> **Exercise instructions**
Return the text lines of every item below verbatim, leaving out the pictures.

> **Available records**
*** Block opens ***
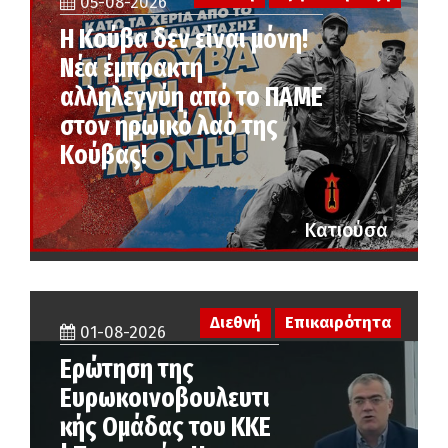
05-08-2026
Η Κούβα δεν είναι μόνη!
Νέα έμπρακτη
αλληλεγγύη από το ΠΑΜΕ
στον ηρωικό λαό της
Κούβας!
Κατιούσα
Διεθνή
Επικαιρότητα
01-08-2026
Ερώτηση της
Ευρωκοινοβουλευτι
κής Ομάδας του ΚΚΕ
*** Block closes ***
> **Answer to this exercise**
05-08-2026
Η Κούβα δεν είναι μόνη!
Νέα έμπρακτη
αλληλεγγύη από το ΠΑΜΕ
στον ηρωικό λαό της
Κούβας!
Κατιούσα
Διεθνή
Επικαιρότητα
01-08-2026
Ερώτηση της
Ευρωκοινοβουλευτι
κής Ομάδας του ΚΚΕ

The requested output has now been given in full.